Reading passage:
::::::
Just over a decade ago, cloud accounting software was hard to come by. Now, using it is as simple and convenient as ever.
Before the “cloud” became a thing, accounting records were stored on a desktop and managing day-to-day bookkeeping required someone to be in the office recording transactions, paying bills and invoicing clients.
Often, bookkeeping tasks were postponed until the end of the week, month or even the end of the year. This was because business owners prioritized serving their clients over spending hours on accounting and bookkeeping. Who could blame them?
But all of that procrastination became apparent when tax time rolled around. Expenses were miscategorized or completely forgotten, bank accounts weren’t reconciled so errors slipped through unnoticed, and personal expenses were co-mingled with those of the business.
Tax planning was useless because incorrect financial statements couldn’t produce accurate tax estimates. Their accountants spent countless (expensive) hours just correcting errors before they could prepare a tax return.
Fortunately, cloud accounting has brought an ever-growing suite of tools and technologies that can help reduce the headaches of managing invoices, receipts, and bills.
Cloud technology has revolutionized the accounting world, not just for small business owners, but for their accounting and tax professionals. Let’s take a look at five ways cloud accounting software simplifies your day.
1. Easily Record Your Business Expenses
Is your wallet or glove box crammed with expense receipts? How many of those will actually make it onto your tax return at year-end? Unless you record expenses as they occur, it’s easy to lose track or forget about them when it’s time to prepare your tax return.
::::::
Given data:

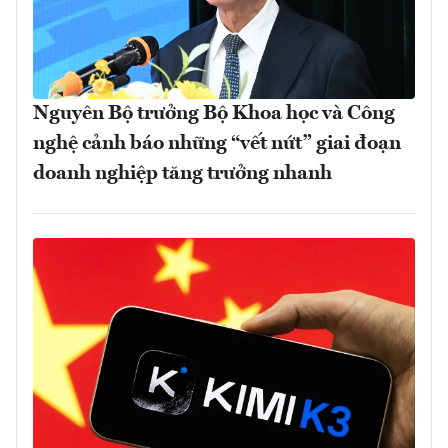
Nguyên Bộ trưởng Bộ Khoa học và Công
nghệ cảnh báo những “vết nứt” giai đoạn
doanh nghiệp tăng trưởng nhanh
::::::
Tasks and exercises:
a) Return the stretch of the cloud accounting passage that begins at the words "But all of that" and stops after the words "simplifies your day.".
b) According to the cloud accounting passage, why were bookkeeping tasks often put off until the end of the week, month, or year?
Work only from the cloud accounting passage, not from the listing.

Answers given:
a)
But all of that procrastination became apparent when tax time rolled around. Expenses were miscategorized or completely forgotten, bank accounts weren’t reconciled so errors slipped through unnoticed, and personal expenses were co-mingled with those of the business.
Tax planning was useless because incorrect financial statements couldn’t produce accurate tax estimates. Their accountants spent countless (expensive) hours just correcting errors before they could prepare a tax return.
Fortunately, cloud accounting has brought an ever-growing suite of tools and technologies that can help reduce the headaches of managing invoices, receipts, and bills.
Cloud technology has revolutionized the accounting world, not just for small business owners, but for their accounting and tax professionals. Let’s take a look at five ways cloud accounting software simplifies your day.

b) Business owners put serving their clients ahead of spending hours on accounting and bookkeeping.